| Request |
In the listing below, print exactly the lines between the line holding "realidade é fundamental para e" and the line holding "apenas dados externos de mer", inclusive, and no more.

| Provided data |

*** Block opens ***

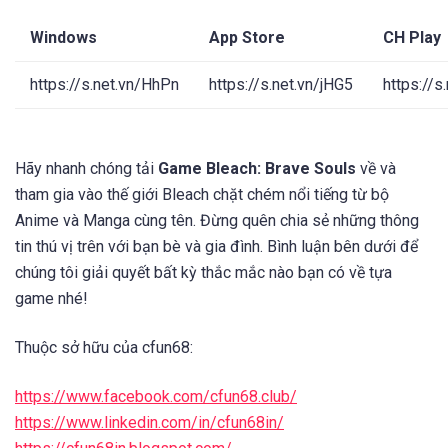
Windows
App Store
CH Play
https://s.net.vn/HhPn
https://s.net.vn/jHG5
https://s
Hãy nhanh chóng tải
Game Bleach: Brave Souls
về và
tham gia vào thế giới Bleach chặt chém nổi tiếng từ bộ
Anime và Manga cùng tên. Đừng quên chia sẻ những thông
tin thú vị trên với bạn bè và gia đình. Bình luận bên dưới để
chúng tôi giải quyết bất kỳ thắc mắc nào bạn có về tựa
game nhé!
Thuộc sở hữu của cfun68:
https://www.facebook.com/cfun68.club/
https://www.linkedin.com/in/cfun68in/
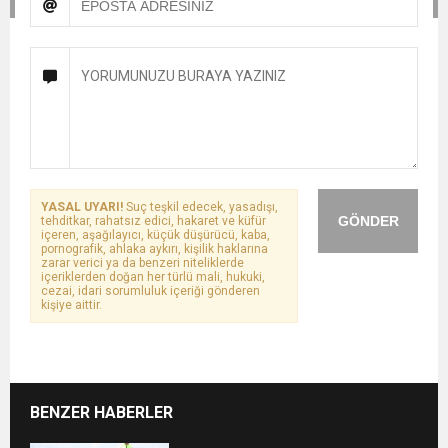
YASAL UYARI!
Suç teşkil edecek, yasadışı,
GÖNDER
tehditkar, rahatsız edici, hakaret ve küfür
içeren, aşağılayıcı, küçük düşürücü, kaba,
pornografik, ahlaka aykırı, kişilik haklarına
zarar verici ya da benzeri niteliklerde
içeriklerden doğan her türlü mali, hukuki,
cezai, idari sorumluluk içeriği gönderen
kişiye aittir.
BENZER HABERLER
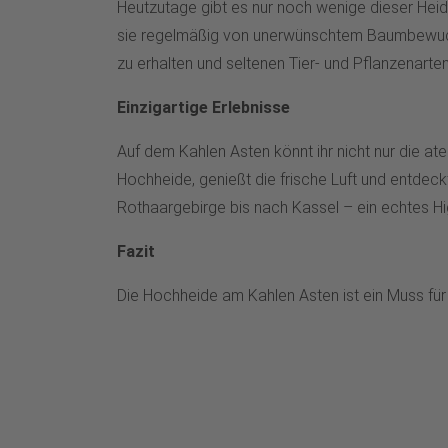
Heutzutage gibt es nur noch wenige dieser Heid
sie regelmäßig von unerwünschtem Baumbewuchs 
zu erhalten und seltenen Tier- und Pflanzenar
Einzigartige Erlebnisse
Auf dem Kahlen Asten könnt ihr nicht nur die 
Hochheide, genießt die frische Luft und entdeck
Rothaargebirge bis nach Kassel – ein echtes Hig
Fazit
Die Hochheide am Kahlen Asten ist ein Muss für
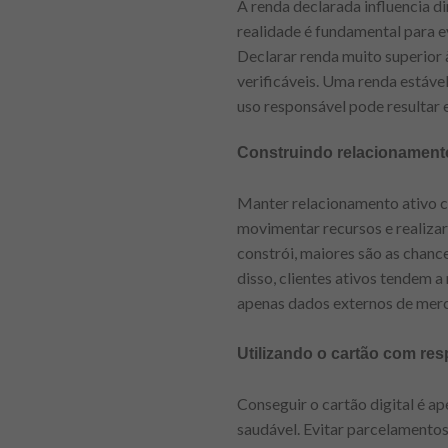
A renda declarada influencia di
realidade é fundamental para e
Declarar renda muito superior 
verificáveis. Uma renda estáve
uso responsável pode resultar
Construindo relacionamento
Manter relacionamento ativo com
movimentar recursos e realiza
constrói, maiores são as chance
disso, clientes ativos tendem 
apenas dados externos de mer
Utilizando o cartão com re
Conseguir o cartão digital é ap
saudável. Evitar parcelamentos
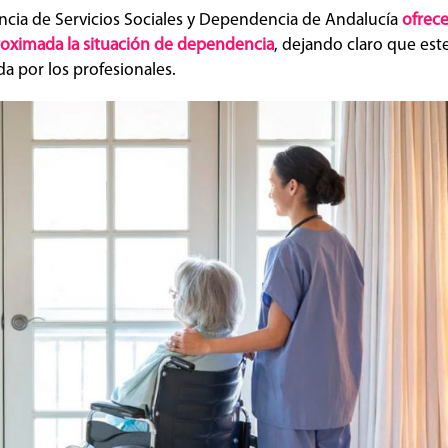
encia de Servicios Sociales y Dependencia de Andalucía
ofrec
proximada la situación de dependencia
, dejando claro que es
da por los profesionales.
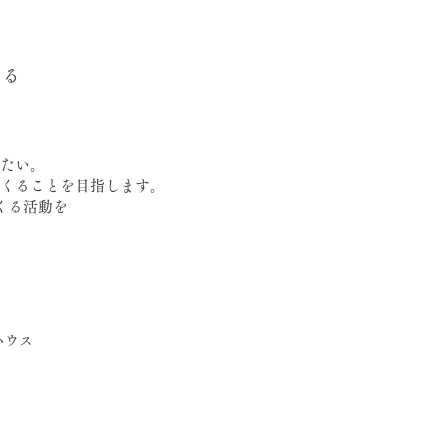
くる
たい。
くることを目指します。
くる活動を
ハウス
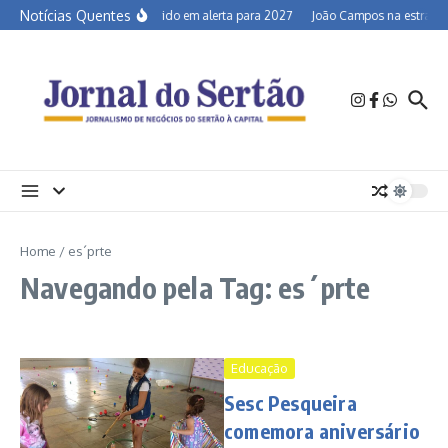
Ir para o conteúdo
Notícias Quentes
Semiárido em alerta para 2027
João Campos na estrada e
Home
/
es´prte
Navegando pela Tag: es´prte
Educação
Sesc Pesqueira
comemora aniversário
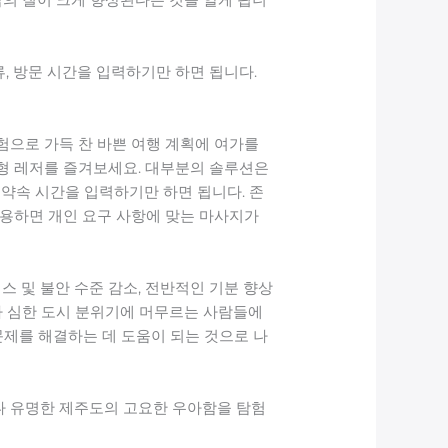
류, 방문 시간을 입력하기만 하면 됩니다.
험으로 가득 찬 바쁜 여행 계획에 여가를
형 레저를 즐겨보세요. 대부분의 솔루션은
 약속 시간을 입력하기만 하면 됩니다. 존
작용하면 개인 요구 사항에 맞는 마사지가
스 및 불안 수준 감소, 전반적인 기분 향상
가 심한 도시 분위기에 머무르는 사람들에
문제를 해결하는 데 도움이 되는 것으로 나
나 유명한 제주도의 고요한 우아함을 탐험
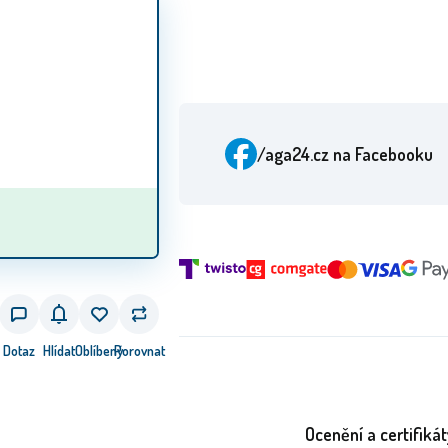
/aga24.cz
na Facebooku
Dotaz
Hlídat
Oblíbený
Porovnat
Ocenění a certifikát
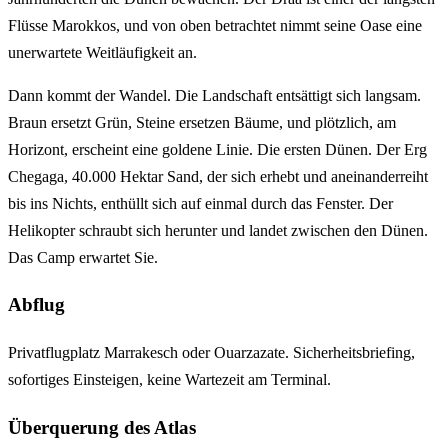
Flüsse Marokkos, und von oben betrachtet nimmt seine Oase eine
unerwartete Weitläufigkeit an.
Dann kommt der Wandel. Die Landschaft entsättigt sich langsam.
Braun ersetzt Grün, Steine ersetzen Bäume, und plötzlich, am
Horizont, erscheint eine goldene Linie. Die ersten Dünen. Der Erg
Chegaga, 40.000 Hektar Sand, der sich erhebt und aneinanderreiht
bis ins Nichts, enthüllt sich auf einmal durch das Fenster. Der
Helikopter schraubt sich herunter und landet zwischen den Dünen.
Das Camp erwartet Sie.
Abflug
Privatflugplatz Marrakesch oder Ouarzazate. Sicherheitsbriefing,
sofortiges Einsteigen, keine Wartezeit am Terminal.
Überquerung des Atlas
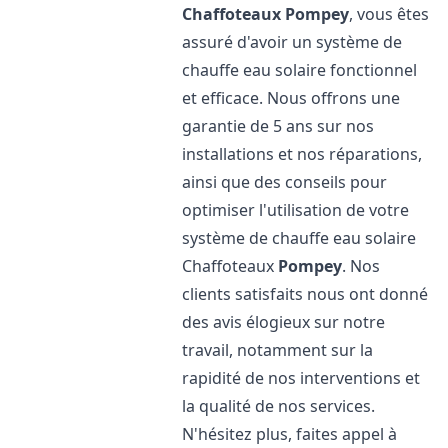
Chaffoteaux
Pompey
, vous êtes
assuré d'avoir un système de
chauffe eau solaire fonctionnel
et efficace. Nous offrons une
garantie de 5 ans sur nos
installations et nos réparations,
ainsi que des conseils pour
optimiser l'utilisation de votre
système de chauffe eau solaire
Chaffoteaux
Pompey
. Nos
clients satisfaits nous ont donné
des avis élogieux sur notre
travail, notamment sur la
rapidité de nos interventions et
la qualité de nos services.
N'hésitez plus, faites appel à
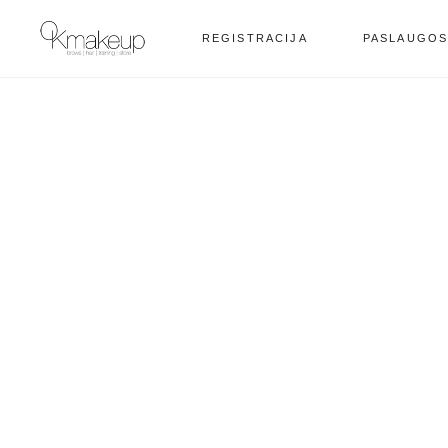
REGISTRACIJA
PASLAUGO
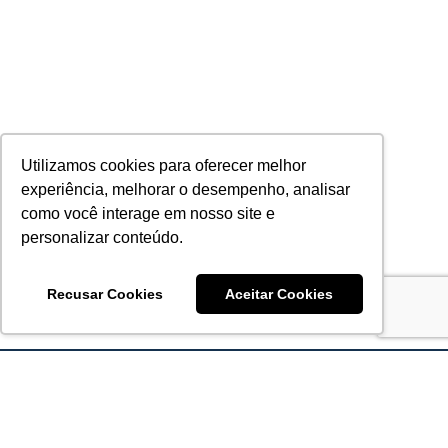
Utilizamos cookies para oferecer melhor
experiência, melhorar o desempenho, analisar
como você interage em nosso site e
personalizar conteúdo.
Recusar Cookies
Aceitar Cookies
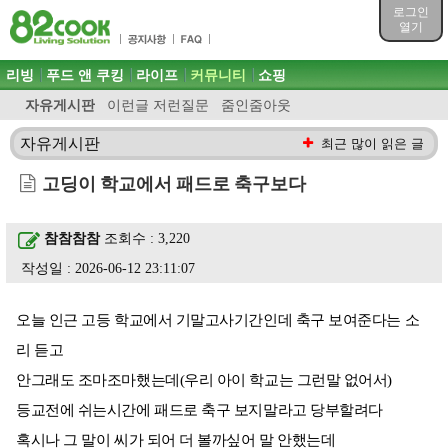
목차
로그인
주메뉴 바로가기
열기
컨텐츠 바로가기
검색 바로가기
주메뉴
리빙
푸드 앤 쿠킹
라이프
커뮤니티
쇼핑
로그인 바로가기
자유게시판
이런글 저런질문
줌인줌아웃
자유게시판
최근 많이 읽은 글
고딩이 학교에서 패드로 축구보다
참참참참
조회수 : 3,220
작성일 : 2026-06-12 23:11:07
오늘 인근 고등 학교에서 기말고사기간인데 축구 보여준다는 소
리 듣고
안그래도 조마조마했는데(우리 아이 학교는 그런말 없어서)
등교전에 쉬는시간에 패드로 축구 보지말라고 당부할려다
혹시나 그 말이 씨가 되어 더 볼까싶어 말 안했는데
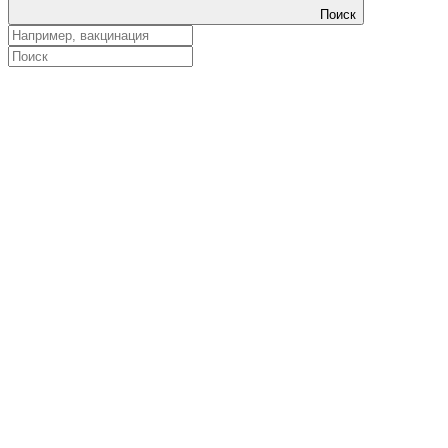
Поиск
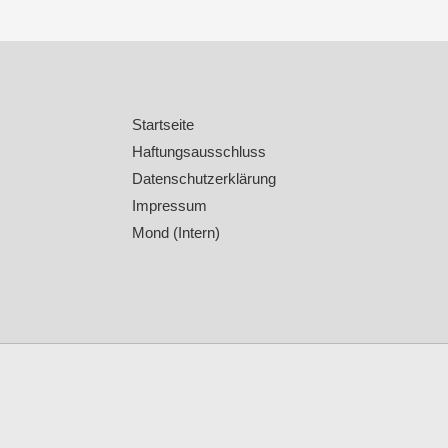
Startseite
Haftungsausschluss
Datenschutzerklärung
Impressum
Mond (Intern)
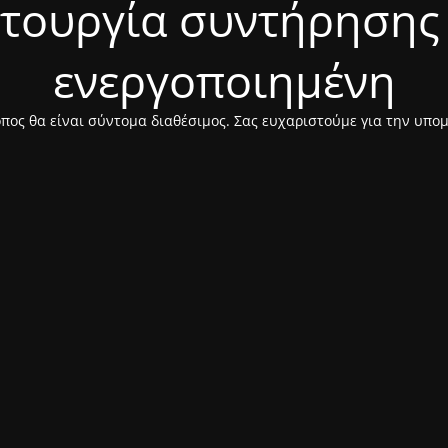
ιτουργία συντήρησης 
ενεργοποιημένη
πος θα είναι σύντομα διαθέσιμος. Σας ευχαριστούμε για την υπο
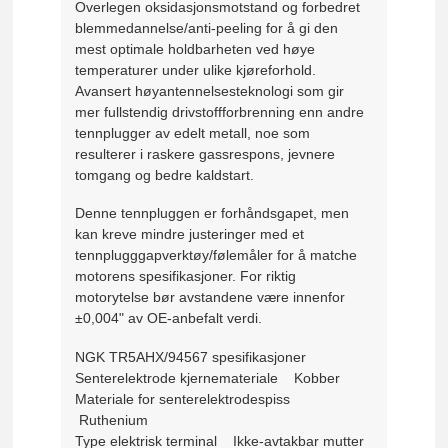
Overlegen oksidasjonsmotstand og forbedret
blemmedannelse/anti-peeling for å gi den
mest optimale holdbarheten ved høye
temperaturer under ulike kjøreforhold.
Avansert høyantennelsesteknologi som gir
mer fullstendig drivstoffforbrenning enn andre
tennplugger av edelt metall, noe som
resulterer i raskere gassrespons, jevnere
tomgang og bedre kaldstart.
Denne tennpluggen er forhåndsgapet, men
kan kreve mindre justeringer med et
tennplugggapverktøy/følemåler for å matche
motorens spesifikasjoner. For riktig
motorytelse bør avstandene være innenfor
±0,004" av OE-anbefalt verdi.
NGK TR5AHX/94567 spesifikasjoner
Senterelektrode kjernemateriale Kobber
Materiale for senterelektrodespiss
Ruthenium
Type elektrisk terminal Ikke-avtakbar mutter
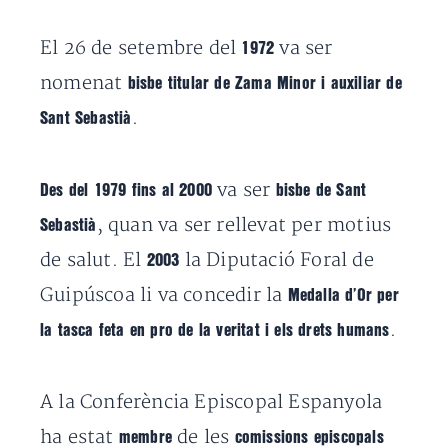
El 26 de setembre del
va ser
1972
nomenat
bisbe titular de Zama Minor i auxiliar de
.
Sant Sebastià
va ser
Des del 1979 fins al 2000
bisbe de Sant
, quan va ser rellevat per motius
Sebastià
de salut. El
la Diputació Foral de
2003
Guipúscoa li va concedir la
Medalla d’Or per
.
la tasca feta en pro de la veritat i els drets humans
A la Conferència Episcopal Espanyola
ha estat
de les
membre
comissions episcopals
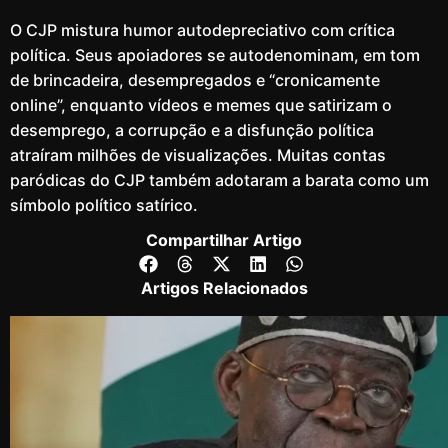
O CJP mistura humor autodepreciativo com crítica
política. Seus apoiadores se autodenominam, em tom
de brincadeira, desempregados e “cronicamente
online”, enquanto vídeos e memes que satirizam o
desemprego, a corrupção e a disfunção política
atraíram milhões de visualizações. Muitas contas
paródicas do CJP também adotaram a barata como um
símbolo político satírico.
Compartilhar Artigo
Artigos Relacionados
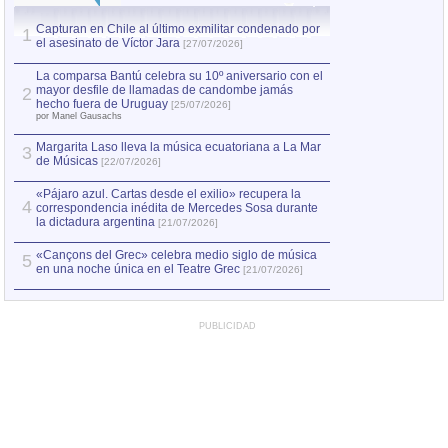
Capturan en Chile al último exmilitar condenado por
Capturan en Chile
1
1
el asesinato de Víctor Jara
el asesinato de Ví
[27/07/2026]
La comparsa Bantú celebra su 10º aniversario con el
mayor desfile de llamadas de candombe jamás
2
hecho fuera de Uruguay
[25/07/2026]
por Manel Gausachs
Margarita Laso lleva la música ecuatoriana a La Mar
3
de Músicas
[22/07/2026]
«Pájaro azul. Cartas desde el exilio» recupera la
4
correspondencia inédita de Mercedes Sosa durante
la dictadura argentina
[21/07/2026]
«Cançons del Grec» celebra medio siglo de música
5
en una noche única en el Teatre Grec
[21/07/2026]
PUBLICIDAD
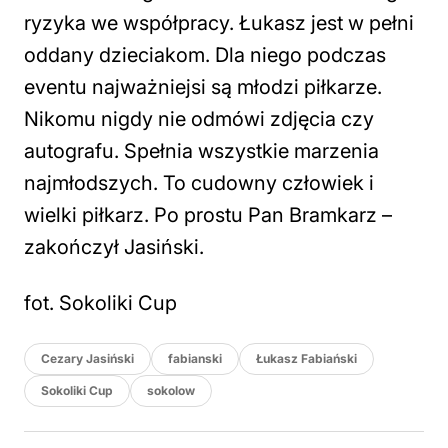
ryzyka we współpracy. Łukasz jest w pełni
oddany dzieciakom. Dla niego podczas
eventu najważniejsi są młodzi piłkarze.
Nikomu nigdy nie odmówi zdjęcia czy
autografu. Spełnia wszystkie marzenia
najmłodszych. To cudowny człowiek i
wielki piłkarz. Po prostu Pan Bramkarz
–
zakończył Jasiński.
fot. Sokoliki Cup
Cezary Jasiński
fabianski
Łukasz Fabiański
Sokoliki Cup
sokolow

*** Block closes ***

| Task response |
realidade é fundamental para e
Declarar renda muito superior 
verificáveis. Uma renda estáve
uso responsável pode resultar
Construindo relacionamento
Manter relacionamento ativo com
movimentar recursos e realiza
constrói, maiores são as chance
disso, clientes ativos tendem 
apenas dados externos de mer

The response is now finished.